══ Trecho do documento ══

''Trazemos pouco e levamos muito''
Veteranos na distribuição de sopa, o grupo ''Sopa, Vida e Oração'' começou sem lugar fixo, percorrendo as ruas da cidade durante a noite. Com o tempo já são sete anos de trabalho eles acabaram se fixando na Concha Acústica, no Centro de Londrina, onde voltam todas as terças-feiras. A experiência trouxe organização: a comida é preparada na casa de uma das voluntárias e o grupo formou uma rede de ''padrinhos'' que contribuem com R$ 3,00 por mês, cada um. ''Com esse dinheiro a gente compra tudo que precisa e coisas de qualidade. Servimos sempre em prato de louça e tomamos a sopa com eles, como se fossem nossa própria família'', conta Maria da Conceição Costa Matos, coordenadora do grupo.
Os ''fregueses'' da sopa não são só moradores de rua. De acordo com as voluntárias, também aparecem pessoas que trabalham à noite, taxistas e garis. ''O público varia muito, tem gente que está só de passagem pela cidade. Eles têm carência de tudo, não só de comida. São pessoas abandonadas e todos têm uma história triste para contar. Afinal, ninguém escolhe uma vida dessas'', pondera Maria. Como todo precursor, o grupo enfrentou também oposição. ''Fomos muito criticados, no início, principalmente por moradores dos prédios da rua que ficavam incomodados e chegaram a fazer um abaixo-assinado para impedir o trabalho'', lembra. A solidariedade venceu o preconceito. Com o tempo, os moradores perceberam que a distribuição da sopa não representava ameaça.

═══

§ Tarefa 1:
Reproduza o trecho do texto sobre a distribuição de sopa que começa em "Os ''fregueses'' da" e termina em "não representava ameaça.".
§ Tarefa 2:
Segundo o texto sobre a distribuição de sopa, com quanto cada padrinho contribui por mês?
§ Tarefa 3:
Escreva a continuação do texto sobre a distribuição de sopa a partir do ponto em que ele termina.
Os registros que vêm depois do texto têm outra origem.

══ Informações ══

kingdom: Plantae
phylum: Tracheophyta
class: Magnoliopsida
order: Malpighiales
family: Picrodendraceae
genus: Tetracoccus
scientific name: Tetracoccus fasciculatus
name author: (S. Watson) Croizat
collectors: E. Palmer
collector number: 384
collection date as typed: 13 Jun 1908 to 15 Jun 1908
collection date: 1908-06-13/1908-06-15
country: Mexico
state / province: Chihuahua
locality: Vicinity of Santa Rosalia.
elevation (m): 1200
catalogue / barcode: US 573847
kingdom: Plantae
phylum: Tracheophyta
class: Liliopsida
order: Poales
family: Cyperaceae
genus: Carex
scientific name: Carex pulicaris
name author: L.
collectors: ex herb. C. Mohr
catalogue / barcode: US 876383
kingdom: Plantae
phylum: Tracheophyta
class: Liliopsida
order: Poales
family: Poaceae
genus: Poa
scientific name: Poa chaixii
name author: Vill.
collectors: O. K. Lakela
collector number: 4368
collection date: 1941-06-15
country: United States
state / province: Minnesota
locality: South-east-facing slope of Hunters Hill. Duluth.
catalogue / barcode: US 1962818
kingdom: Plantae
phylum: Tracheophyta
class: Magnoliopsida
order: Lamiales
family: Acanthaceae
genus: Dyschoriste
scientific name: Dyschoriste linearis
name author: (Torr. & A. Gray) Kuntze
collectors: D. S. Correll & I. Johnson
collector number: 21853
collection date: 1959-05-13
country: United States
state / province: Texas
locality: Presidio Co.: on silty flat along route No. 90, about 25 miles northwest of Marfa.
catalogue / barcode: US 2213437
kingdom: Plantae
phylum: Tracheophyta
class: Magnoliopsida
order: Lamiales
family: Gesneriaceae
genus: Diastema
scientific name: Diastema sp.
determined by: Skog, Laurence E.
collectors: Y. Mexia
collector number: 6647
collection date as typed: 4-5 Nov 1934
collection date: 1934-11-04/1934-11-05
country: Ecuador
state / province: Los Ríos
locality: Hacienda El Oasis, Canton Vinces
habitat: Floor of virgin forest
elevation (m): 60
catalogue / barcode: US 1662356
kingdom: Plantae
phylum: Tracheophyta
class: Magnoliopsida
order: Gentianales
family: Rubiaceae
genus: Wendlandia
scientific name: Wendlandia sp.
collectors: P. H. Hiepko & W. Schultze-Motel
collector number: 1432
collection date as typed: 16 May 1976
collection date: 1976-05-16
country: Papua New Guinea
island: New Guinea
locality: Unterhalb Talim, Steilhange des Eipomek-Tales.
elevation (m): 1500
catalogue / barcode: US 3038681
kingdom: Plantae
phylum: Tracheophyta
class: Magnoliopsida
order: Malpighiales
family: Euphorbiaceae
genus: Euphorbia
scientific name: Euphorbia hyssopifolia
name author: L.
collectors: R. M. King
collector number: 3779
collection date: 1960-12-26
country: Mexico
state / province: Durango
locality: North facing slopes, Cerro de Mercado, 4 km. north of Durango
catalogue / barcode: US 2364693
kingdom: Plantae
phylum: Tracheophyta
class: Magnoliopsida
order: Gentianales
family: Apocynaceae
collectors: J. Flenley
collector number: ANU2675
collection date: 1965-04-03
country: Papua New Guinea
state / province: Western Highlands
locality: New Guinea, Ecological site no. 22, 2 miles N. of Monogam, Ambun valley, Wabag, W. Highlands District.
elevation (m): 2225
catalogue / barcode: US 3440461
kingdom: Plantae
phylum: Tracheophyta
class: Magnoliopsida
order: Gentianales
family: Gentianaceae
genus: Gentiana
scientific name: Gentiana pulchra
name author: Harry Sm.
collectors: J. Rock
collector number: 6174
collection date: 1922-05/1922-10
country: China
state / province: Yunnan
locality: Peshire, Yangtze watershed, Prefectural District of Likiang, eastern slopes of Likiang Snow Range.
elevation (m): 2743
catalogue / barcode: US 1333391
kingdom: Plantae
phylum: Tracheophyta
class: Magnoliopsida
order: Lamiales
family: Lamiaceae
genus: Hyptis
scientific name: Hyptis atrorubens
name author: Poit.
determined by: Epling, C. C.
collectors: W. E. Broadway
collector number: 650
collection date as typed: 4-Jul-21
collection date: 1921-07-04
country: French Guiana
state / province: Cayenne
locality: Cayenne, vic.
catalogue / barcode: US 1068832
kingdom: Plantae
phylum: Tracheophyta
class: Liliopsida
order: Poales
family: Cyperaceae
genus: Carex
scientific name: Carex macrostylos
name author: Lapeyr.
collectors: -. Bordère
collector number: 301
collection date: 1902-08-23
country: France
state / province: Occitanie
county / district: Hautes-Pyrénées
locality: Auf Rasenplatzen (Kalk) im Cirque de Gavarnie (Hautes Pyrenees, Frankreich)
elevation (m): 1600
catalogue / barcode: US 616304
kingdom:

═══

§ Resposta do exercício 1:
Os ''fregueses'' da sopa não são só moradores de rua. De acordo com as voluntárias, também aparecem pessoas que trabalham à noite, taxistas e garis. ''O público varia muito, tem gente que está só de passagem pela cidade. Eles têm carência de tudo, não só de comida. São pessoas abandonadas e todos têm uma história triste para contar. Afinal, ninguém escolhe uma vida dessas'', pondera Maria. Como todo precursor, o grupo enfrentou também oposição. ''Fomos muito criticados, no início, principalmente por moradores dos prédios da rua que ficavam incomodados e chegaram a fazer um abaixo-assinado para impedir o trabalho'', lembra. A solidariedade venceu o preconceito. Com o tempo, os moradores perceberam que a distribuição da sopa não representava ameaça.

§ Resposta do exercício 2:
Cada padrinho contribui com R$ 3,00 por mês.

§ Resposta do exercício 3:
Maria entende que o maior desafio deste tipo de trabalho é conquistar a confiança das pessoas: ''É um trabalho lento. Eles chegam muito machucados e demoram para estabelecer qualquer relação com a gente'', reconhece. No entanto, cada vitória vale qualquer esforço e se torna uma memória preciosa. ''Me lembro de um senhor que veio de Santa Catarina trabalhar em Londrina, chegou aqui, perdeu todo o dinheiro, começou a beber e tinha vergonha de voltar para casa. Eu consegui descobrir a família dele, fiz contato, eles estavam desesperados à procura desse homem. Nós levamos ele para lá e foi uma emoção enorme ver a família se reencontrando. Até hoje ele liga pra gente de vez em quando'', conta.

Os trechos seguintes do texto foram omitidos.